Germany's strong regional loyalties, its tradition of decentralized political decision-making and its economic strength during the euro zone crisis have all helped to shield the newspaper industry.

But Germany is no island, and the same trends that have claimed titles such as France's La Tribune and Spain's Publico are also at work here, eroding newspapers' traditional customer base and forcing publishers to adopt new tactics.

"A structural crisis is now hitting the German market with full force," the FTD journalist said.

"In the past, crises at the newspapers were linked to the economy. This time the economy is doing fine but readership and advertising are going down. We're not the first to die and we won't be the last."

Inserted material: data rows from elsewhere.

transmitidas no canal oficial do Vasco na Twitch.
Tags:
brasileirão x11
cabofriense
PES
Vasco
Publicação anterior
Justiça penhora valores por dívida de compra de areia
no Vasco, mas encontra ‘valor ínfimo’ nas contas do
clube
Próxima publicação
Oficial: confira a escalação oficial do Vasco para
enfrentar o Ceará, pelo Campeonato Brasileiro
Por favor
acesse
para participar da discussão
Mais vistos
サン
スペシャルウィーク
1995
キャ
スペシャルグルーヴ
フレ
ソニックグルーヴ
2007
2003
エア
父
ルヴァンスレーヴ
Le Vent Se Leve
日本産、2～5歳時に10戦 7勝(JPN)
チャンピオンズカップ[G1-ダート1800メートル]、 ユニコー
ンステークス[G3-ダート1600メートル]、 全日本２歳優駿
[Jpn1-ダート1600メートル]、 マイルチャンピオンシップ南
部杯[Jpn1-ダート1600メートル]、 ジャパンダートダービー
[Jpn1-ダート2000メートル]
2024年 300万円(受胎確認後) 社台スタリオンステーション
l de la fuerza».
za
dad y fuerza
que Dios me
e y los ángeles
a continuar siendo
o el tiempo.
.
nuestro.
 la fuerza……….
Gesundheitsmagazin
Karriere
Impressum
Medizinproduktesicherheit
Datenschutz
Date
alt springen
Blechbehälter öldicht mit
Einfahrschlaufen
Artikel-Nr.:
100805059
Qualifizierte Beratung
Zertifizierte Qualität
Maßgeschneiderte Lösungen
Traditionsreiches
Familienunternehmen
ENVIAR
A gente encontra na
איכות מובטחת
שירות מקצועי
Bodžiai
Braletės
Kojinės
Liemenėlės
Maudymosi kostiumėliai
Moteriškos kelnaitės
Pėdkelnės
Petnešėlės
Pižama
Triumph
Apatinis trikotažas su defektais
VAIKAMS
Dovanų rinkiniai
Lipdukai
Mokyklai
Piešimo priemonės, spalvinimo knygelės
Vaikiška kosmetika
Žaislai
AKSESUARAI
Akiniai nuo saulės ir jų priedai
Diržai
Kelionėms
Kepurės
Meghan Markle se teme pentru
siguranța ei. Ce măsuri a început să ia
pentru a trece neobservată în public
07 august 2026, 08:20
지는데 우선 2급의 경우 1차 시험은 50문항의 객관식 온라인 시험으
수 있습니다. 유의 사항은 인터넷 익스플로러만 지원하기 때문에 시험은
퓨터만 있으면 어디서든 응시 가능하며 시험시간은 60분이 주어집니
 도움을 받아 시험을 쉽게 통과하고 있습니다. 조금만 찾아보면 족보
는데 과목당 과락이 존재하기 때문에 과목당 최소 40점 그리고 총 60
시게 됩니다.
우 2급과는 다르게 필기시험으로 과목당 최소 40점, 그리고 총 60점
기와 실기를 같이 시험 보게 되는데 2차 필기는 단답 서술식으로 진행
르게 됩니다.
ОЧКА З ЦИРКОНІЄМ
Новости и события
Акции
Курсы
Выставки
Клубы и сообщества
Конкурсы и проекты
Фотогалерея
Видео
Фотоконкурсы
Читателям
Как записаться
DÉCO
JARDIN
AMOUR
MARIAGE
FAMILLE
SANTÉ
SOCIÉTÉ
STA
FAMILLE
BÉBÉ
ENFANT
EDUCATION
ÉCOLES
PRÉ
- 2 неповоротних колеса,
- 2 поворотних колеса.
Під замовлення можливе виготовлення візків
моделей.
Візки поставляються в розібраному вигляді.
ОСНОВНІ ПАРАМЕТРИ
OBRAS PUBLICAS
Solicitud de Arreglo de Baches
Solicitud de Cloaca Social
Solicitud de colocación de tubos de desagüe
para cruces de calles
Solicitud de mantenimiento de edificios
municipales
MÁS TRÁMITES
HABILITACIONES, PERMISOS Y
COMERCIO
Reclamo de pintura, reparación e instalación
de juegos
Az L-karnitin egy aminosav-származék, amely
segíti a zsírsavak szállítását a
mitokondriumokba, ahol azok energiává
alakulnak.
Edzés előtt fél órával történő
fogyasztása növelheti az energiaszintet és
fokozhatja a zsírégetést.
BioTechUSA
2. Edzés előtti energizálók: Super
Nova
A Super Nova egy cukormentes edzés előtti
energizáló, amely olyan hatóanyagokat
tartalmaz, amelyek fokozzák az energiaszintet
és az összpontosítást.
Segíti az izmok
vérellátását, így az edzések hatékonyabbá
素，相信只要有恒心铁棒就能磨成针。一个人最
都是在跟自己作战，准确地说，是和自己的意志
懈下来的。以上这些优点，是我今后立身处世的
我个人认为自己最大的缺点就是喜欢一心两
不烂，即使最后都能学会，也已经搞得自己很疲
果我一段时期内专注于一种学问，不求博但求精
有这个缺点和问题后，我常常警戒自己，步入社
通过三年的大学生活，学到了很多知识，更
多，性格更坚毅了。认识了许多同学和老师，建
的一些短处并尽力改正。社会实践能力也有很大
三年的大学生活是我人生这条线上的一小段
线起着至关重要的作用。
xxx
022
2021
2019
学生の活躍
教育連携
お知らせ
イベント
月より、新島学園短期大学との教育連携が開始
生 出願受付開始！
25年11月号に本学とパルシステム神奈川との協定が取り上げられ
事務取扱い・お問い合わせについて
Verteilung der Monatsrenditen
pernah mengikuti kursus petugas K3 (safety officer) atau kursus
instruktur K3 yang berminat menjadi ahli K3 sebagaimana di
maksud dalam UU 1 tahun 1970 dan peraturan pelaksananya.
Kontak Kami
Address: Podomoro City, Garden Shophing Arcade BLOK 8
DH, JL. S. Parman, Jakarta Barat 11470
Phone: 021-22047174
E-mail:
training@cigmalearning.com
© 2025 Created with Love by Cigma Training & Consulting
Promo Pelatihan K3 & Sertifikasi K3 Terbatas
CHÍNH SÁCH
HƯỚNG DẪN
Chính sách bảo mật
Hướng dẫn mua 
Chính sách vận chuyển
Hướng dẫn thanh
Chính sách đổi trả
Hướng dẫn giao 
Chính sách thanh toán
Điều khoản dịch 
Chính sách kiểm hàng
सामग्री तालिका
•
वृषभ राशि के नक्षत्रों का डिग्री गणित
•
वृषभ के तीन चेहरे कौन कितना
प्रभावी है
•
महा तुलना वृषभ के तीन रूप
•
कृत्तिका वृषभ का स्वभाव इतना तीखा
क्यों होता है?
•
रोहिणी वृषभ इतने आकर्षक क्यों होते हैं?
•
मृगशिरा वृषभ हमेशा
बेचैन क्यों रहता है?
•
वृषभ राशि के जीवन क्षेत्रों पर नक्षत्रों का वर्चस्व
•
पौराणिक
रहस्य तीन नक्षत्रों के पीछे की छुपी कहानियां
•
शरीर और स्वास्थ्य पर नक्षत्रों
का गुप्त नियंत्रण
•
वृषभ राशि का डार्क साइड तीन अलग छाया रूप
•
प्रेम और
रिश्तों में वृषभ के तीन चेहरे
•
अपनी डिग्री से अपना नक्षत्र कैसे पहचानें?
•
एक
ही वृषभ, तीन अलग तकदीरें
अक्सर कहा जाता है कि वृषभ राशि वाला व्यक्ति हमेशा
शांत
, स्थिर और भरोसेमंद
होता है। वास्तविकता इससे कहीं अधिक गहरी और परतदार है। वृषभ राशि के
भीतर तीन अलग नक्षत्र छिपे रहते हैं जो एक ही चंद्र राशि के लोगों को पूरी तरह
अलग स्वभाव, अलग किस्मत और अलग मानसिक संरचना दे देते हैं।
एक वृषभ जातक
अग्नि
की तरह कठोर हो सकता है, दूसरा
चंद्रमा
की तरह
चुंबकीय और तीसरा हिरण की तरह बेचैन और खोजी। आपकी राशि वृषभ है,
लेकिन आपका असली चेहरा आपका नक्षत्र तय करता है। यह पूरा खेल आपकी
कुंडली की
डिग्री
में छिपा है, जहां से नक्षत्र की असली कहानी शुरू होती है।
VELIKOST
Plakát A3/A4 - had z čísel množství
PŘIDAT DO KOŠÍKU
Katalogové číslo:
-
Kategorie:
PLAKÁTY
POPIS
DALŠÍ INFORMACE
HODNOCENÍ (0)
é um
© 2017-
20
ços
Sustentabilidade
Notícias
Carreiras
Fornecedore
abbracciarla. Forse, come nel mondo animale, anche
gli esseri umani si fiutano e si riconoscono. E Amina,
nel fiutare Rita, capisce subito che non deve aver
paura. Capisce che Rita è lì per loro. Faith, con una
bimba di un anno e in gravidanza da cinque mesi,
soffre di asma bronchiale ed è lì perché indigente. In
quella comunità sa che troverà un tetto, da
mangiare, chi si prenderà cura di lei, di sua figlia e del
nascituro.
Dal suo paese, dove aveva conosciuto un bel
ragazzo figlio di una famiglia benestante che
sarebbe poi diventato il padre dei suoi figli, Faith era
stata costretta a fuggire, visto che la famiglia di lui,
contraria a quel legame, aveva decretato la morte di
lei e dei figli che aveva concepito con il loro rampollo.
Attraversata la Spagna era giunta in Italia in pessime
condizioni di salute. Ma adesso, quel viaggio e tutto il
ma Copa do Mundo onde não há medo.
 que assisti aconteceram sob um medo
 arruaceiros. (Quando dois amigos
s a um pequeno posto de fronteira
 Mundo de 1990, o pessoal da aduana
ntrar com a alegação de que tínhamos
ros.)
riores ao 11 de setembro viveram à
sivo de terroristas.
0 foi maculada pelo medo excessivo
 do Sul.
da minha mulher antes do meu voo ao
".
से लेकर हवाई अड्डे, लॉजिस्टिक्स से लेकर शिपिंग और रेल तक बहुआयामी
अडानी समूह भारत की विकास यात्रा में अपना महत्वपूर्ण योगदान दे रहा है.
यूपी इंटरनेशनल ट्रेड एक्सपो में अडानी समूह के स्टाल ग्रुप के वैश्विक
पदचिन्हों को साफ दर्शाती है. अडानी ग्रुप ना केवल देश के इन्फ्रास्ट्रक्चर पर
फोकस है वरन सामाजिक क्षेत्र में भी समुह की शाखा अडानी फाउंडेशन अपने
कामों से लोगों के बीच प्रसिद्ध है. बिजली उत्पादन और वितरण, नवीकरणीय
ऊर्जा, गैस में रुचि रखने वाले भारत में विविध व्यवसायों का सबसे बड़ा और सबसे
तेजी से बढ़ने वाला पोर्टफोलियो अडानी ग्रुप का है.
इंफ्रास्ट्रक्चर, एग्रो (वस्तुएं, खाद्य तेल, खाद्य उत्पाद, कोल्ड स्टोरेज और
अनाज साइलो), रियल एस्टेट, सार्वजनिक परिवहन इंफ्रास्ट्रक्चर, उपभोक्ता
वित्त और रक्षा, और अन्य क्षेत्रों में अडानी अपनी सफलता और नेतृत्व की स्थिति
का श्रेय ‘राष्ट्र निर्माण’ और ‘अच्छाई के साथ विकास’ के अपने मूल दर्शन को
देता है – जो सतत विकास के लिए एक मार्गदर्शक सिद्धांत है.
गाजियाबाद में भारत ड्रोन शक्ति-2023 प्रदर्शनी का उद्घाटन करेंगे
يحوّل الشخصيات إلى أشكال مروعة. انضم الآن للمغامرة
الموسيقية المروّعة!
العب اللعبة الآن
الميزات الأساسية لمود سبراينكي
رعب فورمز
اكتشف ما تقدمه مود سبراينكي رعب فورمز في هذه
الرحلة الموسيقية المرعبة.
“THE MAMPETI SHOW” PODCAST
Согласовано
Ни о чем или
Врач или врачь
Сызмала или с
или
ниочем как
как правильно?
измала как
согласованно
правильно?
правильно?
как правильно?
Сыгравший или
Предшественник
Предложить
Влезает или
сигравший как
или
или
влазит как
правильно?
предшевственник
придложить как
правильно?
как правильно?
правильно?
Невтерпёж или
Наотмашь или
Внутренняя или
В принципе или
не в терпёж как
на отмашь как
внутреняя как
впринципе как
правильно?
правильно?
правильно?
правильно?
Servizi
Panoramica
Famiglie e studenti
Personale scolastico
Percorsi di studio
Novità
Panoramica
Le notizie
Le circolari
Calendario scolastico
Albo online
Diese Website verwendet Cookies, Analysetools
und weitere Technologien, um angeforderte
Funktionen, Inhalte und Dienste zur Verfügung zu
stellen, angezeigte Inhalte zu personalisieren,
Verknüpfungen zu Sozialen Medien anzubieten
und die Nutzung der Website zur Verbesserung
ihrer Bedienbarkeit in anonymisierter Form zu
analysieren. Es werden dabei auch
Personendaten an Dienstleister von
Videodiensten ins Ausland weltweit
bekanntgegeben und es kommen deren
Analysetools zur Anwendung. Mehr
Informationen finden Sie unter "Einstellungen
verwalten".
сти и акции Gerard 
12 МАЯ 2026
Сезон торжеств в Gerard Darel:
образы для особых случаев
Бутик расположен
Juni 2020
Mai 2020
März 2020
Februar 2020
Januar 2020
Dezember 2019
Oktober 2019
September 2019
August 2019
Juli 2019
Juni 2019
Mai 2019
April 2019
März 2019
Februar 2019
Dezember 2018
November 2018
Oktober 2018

In neighbouring France, family-owned media group Hersant is being dismantled under pressure from its lenders, while in Britain, Trinity Mirror, publisher of the Daily Mirror, Sunday Mirror and The People, is to merge its national and regional divisions to cut costs.

Keen to claw back lost revenues, Germany, France and others are considering laws to force Internet search engines such as Google to pay a fee for displaying links to newspaper articles.

They argue that search engines capture part of the value added in an article when they index them.

Germany's largest newspaper publisher, Axel Springer, plans soon to erect a digital pay wall for conservative daily Die Welt as well as for Bild, continental Europe's best-selling daily.

"It's a risk and there's no guarantee that it'll work out, but I'm more optimistic than I was a year or two ago," Axel Springer chief executive officer Mathias Doepfner told Reuters last month.

It hopes to emulate Pearson's Financial Times, News Corp.'s The Wall Street Journal and The New York Times, all of which have had some success charging for online content.